I’ve written before on the Paralysis of Analysis. It’s the concept that explains why, when you spend too much time thinking about the potential risk, you lose confidence, and that gets in the way of your launch and success. As a soon-to-be-business-owner, you’ll need to overcome that if you want to be successful.
One big difference, of course, is that no bird ever just gives up, backs away, and continues to do what he or she has always done expecting different results (the definition of insanity, by the way.) Mother Nature will force these birds from their nests, and unless something else gets in their way, they will successfully launch, and will fly and thrive for the rest of their bird lives.
Another big difference is that when these baby birds fly, they won’t do so to benefit anyone else. No other creature needs them (until they have babies, of course.) Advocates are in a very different position. When an advocate doesn’t take flight, then potentially thousands of patients and caregivers won’t get what they need.

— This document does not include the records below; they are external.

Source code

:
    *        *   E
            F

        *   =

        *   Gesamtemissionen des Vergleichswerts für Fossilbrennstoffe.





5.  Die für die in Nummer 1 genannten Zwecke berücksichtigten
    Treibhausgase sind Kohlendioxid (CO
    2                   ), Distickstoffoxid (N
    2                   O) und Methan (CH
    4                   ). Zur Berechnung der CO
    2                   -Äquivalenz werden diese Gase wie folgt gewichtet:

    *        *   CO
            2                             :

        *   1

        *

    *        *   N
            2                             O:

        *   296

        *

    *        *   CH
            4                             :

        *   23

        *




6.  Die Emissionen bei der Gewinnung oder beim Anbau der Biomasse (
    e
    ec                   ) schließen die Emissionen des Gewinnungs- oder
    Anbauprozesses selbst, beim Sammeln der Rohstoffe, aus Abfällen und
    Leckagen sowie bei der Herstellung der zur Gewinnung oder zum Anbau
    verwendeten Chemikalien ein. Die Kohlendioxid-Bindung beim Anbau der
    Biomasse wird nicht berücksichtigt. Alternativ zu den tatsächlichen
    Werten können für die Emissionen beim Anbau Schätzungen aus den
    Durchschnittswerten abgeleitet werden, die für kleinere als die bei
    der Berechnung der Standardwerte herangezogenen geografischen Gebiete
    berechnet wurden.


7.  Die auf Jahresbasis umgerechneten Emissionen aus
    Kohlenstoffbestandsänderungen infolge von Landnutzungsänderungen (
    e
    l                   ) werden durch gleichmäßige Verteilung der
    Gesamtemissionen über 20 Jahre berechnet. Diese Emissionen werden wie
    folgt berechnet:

So postponing one’s practice launch (or giving up on it all together) means other people will suffer.
That’s quite a burden.
If you have launched your practice, then kudos to you for jumping out of the nest and getting on with the business of helping others.
And if you haven’t? Well? What are you waiting for? Neither of these baby birds will analyze their ability to take flight. They will just do it.
If these baby birds can do it, you can too!
Update! Within 3 hours of publishing this post, both baby birds had made their first attempt at flight. Neither one did well at first, but 24 hours later they had both improved. Two days later – no more activity in or near the nest at all. Success! (Oh, but I miss watching them!)
Photos: Taken through the window. Top photo is Mom or Dad feeding both babies (two yellow beaks). Middle photo is the bold baby. Bottom photo – see parent in lower left and baby in upper right.